Try it: Although the records contain pictures, only their text should be reproduced, exactly as written.

Stored data entries:

=== Begin Enclosure ===

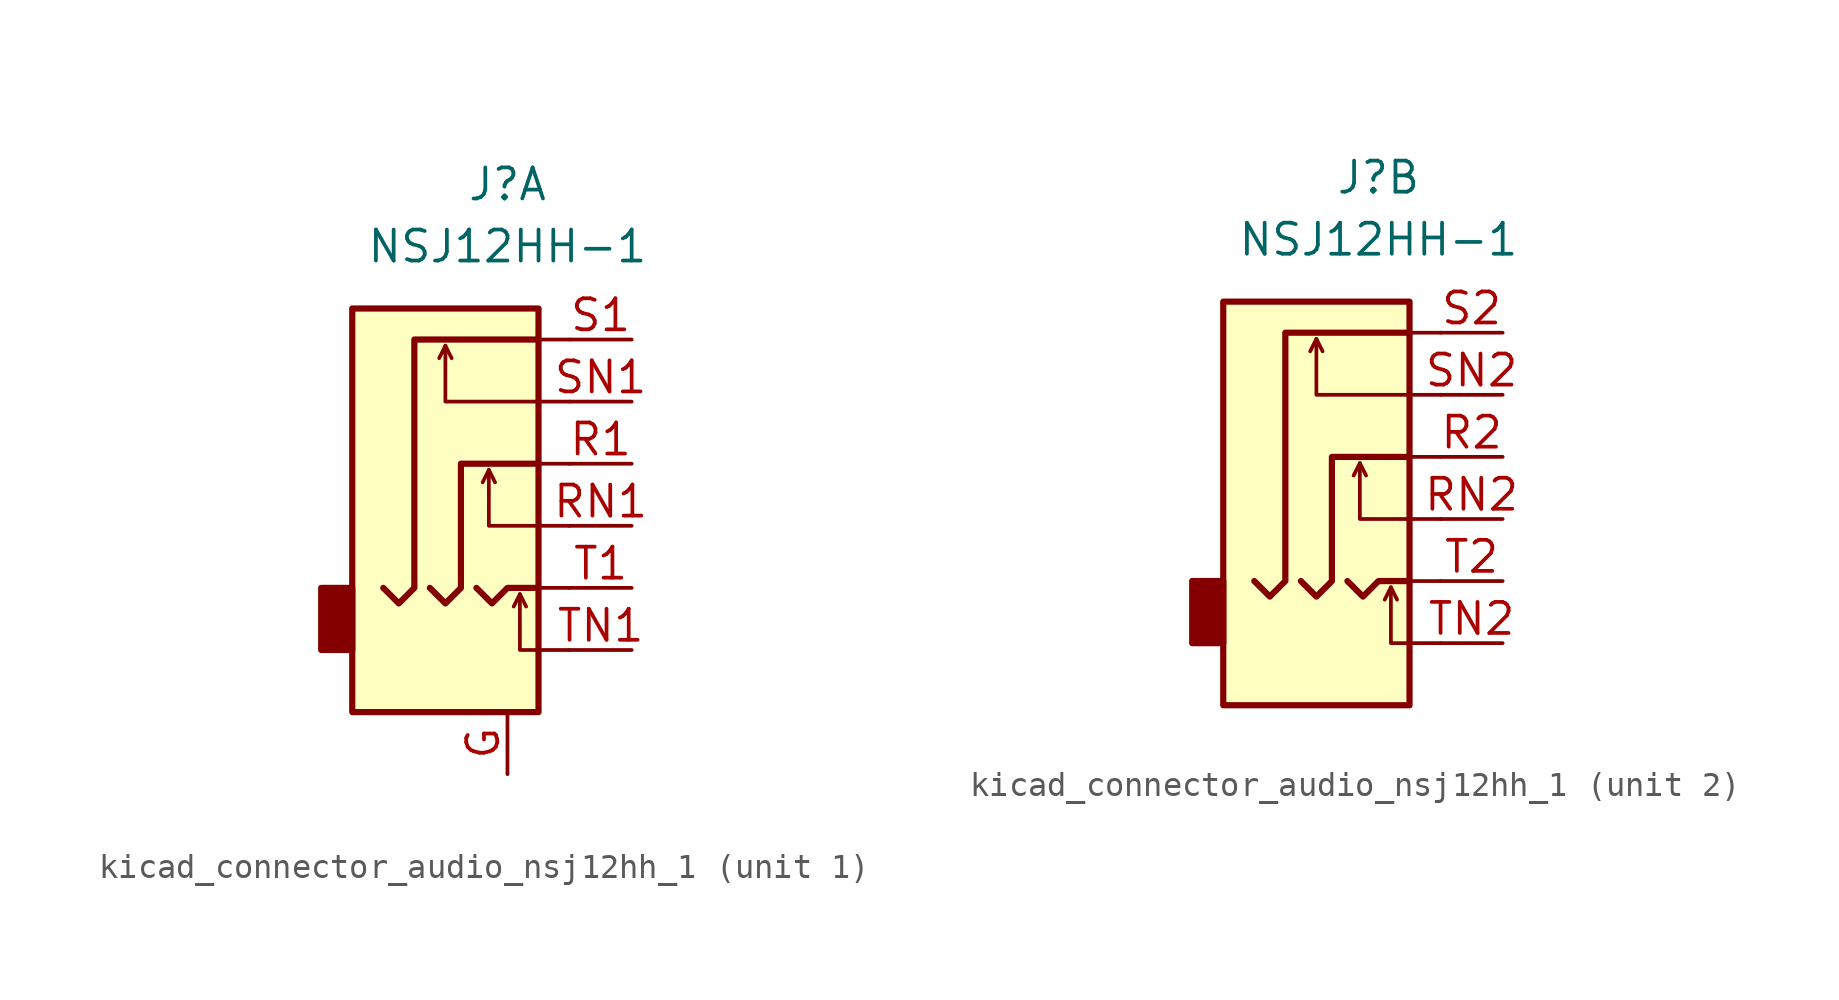
<source format=kicad_sym>
(kicad_symbol_lib
  (version 20220914)
  (generator kicad_symbol_editor)
  (symbol "kicad_connector_audio_nsj12hh_1"
    (property "Reference" "J"
      (at 0 11.43 0)
      (effects (font (size 1.27 1.27))))
    (property "Value" "NSJ12HH-1"
      (at 0 8.89 0)
      (effects (font (size 1.27 1.27))))
    (symbol "kicad_connector_audio_nsj12hh_1_0_1"
      (rectangle (start -6.35 -5.08) (end -7.62 -7.62) (stroke (width 0.254) (type default)) (fill (type outline)))
      (polyline (pts (xy -2.54 4.826) (xy -2.286 4.318)) (stroke (width 0) (type default)) (fill (type none)))
      (polyline (pts (xy -0.762 -0.254) (xy -0.508 -0.762)) (stroke (width 0) (type default)) (fill (type none)))
      (polyline (pts (xy 0.508 -5.334) (xy 0.762 -5.842)) (stroke (width 0) (type default)) (fill (type none)))
      (polyline (pts (xy 1.27 0) (xy 2.54 0)) (stroke (width 0) (type default)) (fill (type none)))
      (polyline (pts (xy 2.54 -5.08) (xy 1.27 -5.08)) (stroke (width 0) (type default)) (fill (type none)))
      (polyline (pts (xy 2.54 5.08) (xy 1.27 5.08)) (stroke (width 0) (type default)) (fill (type none)))
      (polyline (pts (xy -1.27 -5.08) (xy -0.635 -5.715) (xy 0 -5.08) (xy 1.27 -5.08)) (stroke (width 0.254) (type default)) (fill (type none)))
      (polyline (pts (xy 2.54 -7.62) (xy 0.508 -7.62) (xy 0.508 -5.334) (xy 0.254 -5.842)) (stroke (width 0) (type default)) (fill (type none)))
      (polyline (pts (xy 2.54 -2.54) (xy -0.762 -2.54) (xy -0.762 -0.254) (xy -1.016 -0.762)) (stroke (width 0) (type default)) (fill (type none)))
      (polyline (pts (xy 2.54 2.54) (xy -2.54 2.54) (xy -2.54 4.826) (xy -2.794 4.318)) (stroke (width 0) (type default)) (fill (type none)))
      (polyline (pts (xy -3.175 -5.08) (xy -2.54 -5.715) (xy -1.905 -5.08) (xy -1.905 0) (xy 1.27 0)) (stroke (width 0.254) (type default)) (fill (type none)))
      (polyline (pts (xy 1.27 5.08) (xy -3.81 5.08) (xy -3.81 -5.08) (xy -4.445 -5.715) (xy -5.08 -5.08)) (stroke (width 0.254) (type default)) (fill (type none)))
      (rectangle (start 1.27 6.35) (end -6.35 -10.16) (stroke (width 0.254) (type default)) (fill (type background))))
    (symbol "kicad_connector_audio_nsj12hh_1_1_1"
      (pin passive line (at 0 -12.7 90) (length 2.54) (name "~" (effects (font (size 1.27 1.27)))) (number "G" (effects (font (size 1.27 1.27)))))
      (pin passive line (at 5.08 0 180) (length 2.54) (name "~" (effects (font (size 1.27 1.27)))) (number "R1" (effects (font (size 1.27 1.27)))))
      (pin passive line (at 5.08 -2.54 180) (length 2.54) (name "~" (effects (font (size 1.27 1.27)))) (number "RN1" (effects (font (size 1.27 1.27)))))
      (pin passive line (at 5.08 5.08 180) (length 2.54) (name "~" (effects (font (size 1.27 1.27)))) (number "S1" (effects (font (size 1.27 1.27)))))
      (pin passive line (at 5.08 2.54 180) (length 2.54) (name "~" (effects (font (size 1.27 1.27)))) (number "SN1" (effects (font (size 1.27 1.27)))))
      (pin passive line (at 5.08 -5.08 180) (length 2.54) (name "~" (effects (font (size 1.27 1.27)))) (number "T1" (effects (font (size 1.27 1.27)))))
      (pin passive line (at 5.08 -7.62 180) (length 2.54) (name "~" (effects (font (size 1.27 1.27)))) (number "TN1" (effects (font (size 1.27 1.27))))))
    (symbol "kicad_connector_audio_nsj12hh_1_2_1"
      (pin passive line (at 5.08 0 180) (length 2.54) (name "~" (effects (font (size 1.27 1.27)))) (number "R2" (effects (font (size 1.27 1.27)))))
      (pin passive line (at 5.08 -2.54 180) (length 2.54) (name "~" (effects (font (size 1.27 1.27)))) (number "RN2" (effects (font (size 1.27 1.27)))))
      (pin passive line (at 5.08 5.08 180) (length 2.54) (name "~" (effects (font (size 1.27 1.27)))) (number "S2" (effects (font (size 1.27 1.27)))))
      (pin passive line (at 5.08 2.54 180) (length 2.54) (name "~" (effects (font (size 1.27 1.27)))) (number "SN2" (effects (font (size 1.27 1.27)))))
      (pin passive line (at 5.08 -5.08 180) (length 2.54) (name "~" (effects (font (size 1.27 1.27)))) (number "T2" (effects (font (size 1.27 1.27)))))
      (pin passive line (at 5.08 -7.62 180) (length 2.54) (name "~" (effects (font (size 1.27 1.27)))) (number "TN2" (effects (font (size 1.27 1.27))))))))
</source>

=== End Enclosure ===

Final answer:
<source format=kicad_sym>
(kicad_symbol_lib
  (version 20220914)
  (generator kicad_symbol_editor)
  (symbol "kicad_connector_audio_nsj12hh_1"
    (property "Reference" "J"
      (at 0 11.43 0)
      (effects (font (size 1.27 1.27))))
    (property "Value" "NSJ12HH-1"
      (at 0 8.89 0)
      (effects (font (size 1.27 1.27))))
    (symbol "kicad_connector_audio_nsj12hh_1_0_1"
      (rectangle (start -6.35 -5.08) (end -7.62 -7.62) (stroke (width 0.254) (type default)) (fill (type outline)))
      (polyline (pts (xy -2.54 4.826) (xy -2.286 4.318)) (stroke (width 0) (type default)) (fill (type none)))
      (polyline (pts (xy -0.762 -0.254) (xy -0.508 -0.762)) (stroke (width 0) (type default)) (fill (type none)))
      (polyline (pts (xy 0.508 -5.334) (xy 0.762 -5.842)) (stroke (width 0) (type default)) (fill (type none)))
      (polyline (pts (xy 1.27 0) (xy 2.54 0)) (stroke (width 0) (type default)) (fill (type none)))
      (polyline (pts (xy 2.54 -5.08) (xy 1.27 -5.08)) (stroke (width 0) (type default)) (fill (type none)))
      (polyline (pts (xy 2.54 5.08) (xy 1.27 5.08)) (stroke (width 0) (type default)) (fill (type none)))
      (polyline (pts (xy -1.27 -5.08) (xy -0.635 -5.715) (xy 0 -5.08) (xy 1.27 -5.08)) (stroke (width 0.254) (type default)) (fill (type none)))
      (polyline (pts (xy 2.54 -7.62) (xy 0.508 -7.62) (xy 0.508 -5.334) (xy 0.254 -5.842)) (stroke (width 0) (type default)) (fill (type none)))
      (polyline (pts (xy 2.54 -2.54) (xy -0.762 -2.54) (xy -0.762 -0.254) (xy -1.016 -0.762)) (stroke (width 0) (type default)) (fill (type none)))
      (polyline (pts (xy 2.54 2.54) (xy -2.54 2.54) (xy -2.54 4.826) (xy -2.794 4.318)) (stroke (width 0) (type default)) (fill (type none)))
      (polyline (pts (xy -3.175 -5.08) (xy -2.54 -5.715) (xy -1.905 -5.08) (xy -1.905 0) (xy 1.27 0)) (stroke (width 0.254) (type default)) (fill (type none)))
      (polyline (pts (xy 1.27 5.08) (xy -3.81 5.08) (xy -3.81 -5.08) (xy -4.445 -5.715) (xy -5.08 -5.08)) (stroke (width 0.254) (type default)) (fill (type none)))
      (rectangle (start 1.27 6.35) (end -6.35 -10.16) (stroke (width 0.254) (type default)) (fill (type background))))
    (symbol "kicad_connector_audio_nsj12hh_1_1_1"
      (pin passive line (at 0 -12.7 90) (length 2.54) (name "~" (effects (font (size 1.27 1.27)))) (number "G" (effects (font (size 1.27 1.27)))))
      (pin passive line (at 5.08 0 180) (length 2.54) (name "~" (effects (font (size 1.27 1.27)))) (number "R1" (effects (font (size 1.27 1.27)))))
      (pin passive line (at 5.08 -2.54 180) (length 2.54) (name "~" (effects (font (size 1.27 1.27)))) (number "RN1" (effects (font (size 1.27 1.27)))))
      (pin passive line (at 5.08 5.08 180) (length 2.54) (name "~" (effects (font (size 1.27 1.27)))) (number "S1" (effects (font (size 1.27 1.27)))))
      (pin passive line (at 5.08 2.54 180) (length 2.54) (name "~" (effects (font (size 1.27 1.27)))) (number "SN1" (effects (font (size 1.27 1.27)))))
      (pin passive line (at 5.08 -5.08 180) (length 2.54) (name "~" (effects (font (size 1.27 1.27)))) (number "T1" (effects (font (size 1.27 1.27)))))
      (pin passive line (at 5.08 -7.62 180) (length 2.54) (name "~" (effects (font (size 1.27 1.27)))) (number "TN1" (effects (font (size 1.27 1.27))))))
    (symbol "kicad_connector_audio_nsj12hh_1_2_1"
      (pin passive line (at 5.08 0 180) (length 2.54) (name "~" (effects (font (size 1.27 1.27)))) (number "R2" (effects (font (size 1.27 1.27)))))
      (pin passive line (at 5.08 -2.54 180) (length 2.54) (name "~" (effects (font (size 1.27 1.27)))) (number "RN2" (effects (font (size 1.27 1.27)))))
      (pin passive line (at 5.08 5.08 180) (length 2.54) (name "~" (effects (font (size 1.27 1.27)))) (number "S2" (effects (font (size 1.27 1.27)))))
      (pin passive line (at 5.08 2.54 180) (length 2.54) (name "~" (effects (font (size 1.27 1.27)))) (number "SN2" (effects (font (size 1.27 1.27)))))
      (pin passive line (at 5.08 -5.08 180) (length 2.54) (name "~" (effects (font (size 1.27 1.27)))) (number "T2" (effects (font (size 1.27 1.27)))))
      (pin passive line (at 5.08 -7.62 180) (length 2.54) (name "~" (effects (font (size 1.27 1.27)))) (number "TN2" (effects (font (size 1.27 1.27))))))))
</source>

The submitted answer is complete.